If the user prefers to also generate human readable files similar to RNAplfold output, the option –save 1 has to be set. This will generate ‘.gz’ files providing the same output as a commandline call to RNAplfold.
The standard user will not want to work on this output directly but generate genomic coordinate BED files, summarizing the effect of ligand binding as will be explained next.
RNAmediator_collect_plfold
The genomic coordinate BED file generated by RNAmediator_collect_plfold contains the following columns:
Chr Start End Constraint Accessibility_difference Strand Distance_to_constraint Accessibility_no_constraint Accessibility_constraint Energy_Difference Kd_change Zscore Accessibility_constraint_pos
Note
The first 6 fields follow standard BED format, with the Difference in Accessibility in Column 5 and the constraint as well as its local and genomic coordinates as Identifier in Column4. Distance_to_constraint shows the distance between the region that changed and the applied constraint Accessibility_no_constraint is the accessibility of this region before the constraint was applied Accessibility_constraint is the accessibility of this region after the constraint was applied Energy_Difference is the change in ‘Free Energy’ of the structure after applying the constraint Kd_change is the influence on the Kd of a potential binding partner after the constraint has been applied Zscore is the Zscore of accessibility changes in this position after the constraint has been applied in comparison to all changes in all positions Accessibility_constraint_pos shows the accessibility at the position that was constraint before the constraint was applied
Further steps
The BED file created by CollectConsResults can be used to intersect with other known binding sites on the same gene/transcript. Thus, it is possible to see whether the changes in RNA structure upon binding of one ligand might affect the structure of binding site of other ligands.
RNAtweaks
RNAplfold
For RNAplfold usage two different wrappers exist.
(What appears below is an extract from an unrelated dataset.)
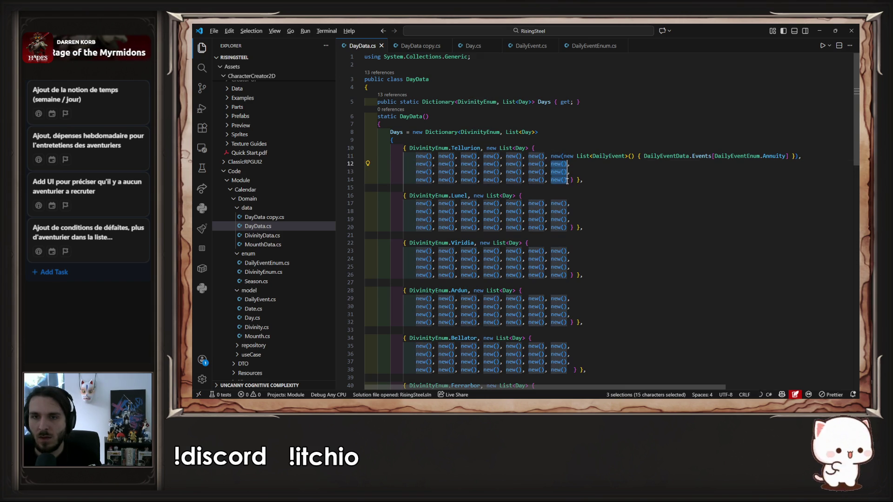
key("ctrl+v")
One uses the command line version of RNAplfold and the other uses the ViennaRNA API
from RNAmediator.RNAtweaks import RNAtweaks
sequence = "AAATTTTGGGGGGCCCC"
window = 3 # winsize option of RNAplfold
span = 3 # span option of RNAplfold
region = 3 # ulength option of RNAplfold
constraint = ("paired", 3, 5)
api_result = RNAtweaks.api_rnaplfold(sequence, window, span, region=region, temperature=37.0, constraint=[constraint])
cmd_result = RNAtweaks.cmd_rnaplfold(sequence, window, span, region=region, temperature=37.0, constraint=[constraint])
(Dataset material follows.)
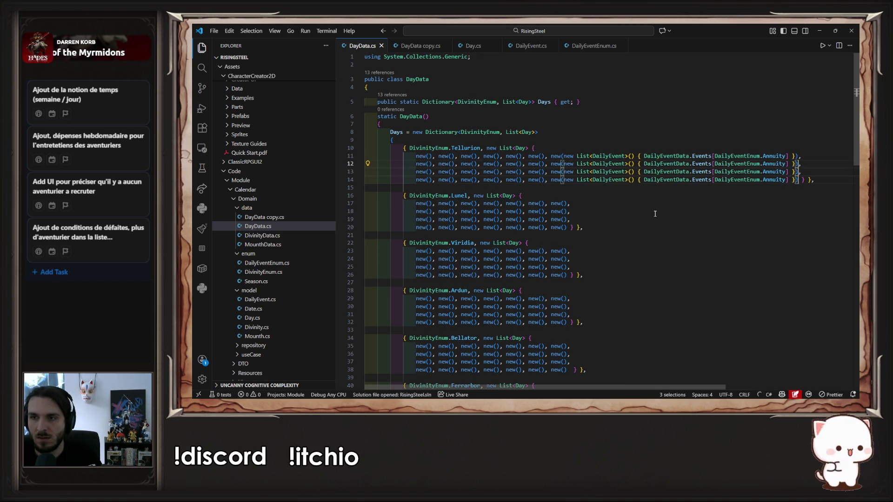
key("Escape")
For now only paired and unpaired constraints are supported. The constraints must be a list of Tuples in the format ("paired"/"unpaired", start, end) in contrast to the ViennaRNA constraints these are zero based.
Both calls will produce an identical PLFoldOutput object that reflects the ViennaRNA _lunp file.
PLFoldOutput
Object that reflects the ViennaRNA _lunp file. The objects supports various functions to get different representations of the file. The recommended usage is to produce an numpy array as follows:
array = api_result.numpy_array
However, it is also possible to get the text representation of the file, which is usually produced by RNAplfold via:
array = api_result.get_text(nan="NA", truncated=False)
Hereby nan replaced the non float values with "NA" and the truncated flag is used to either keep or drop the header lines beginning with “#”.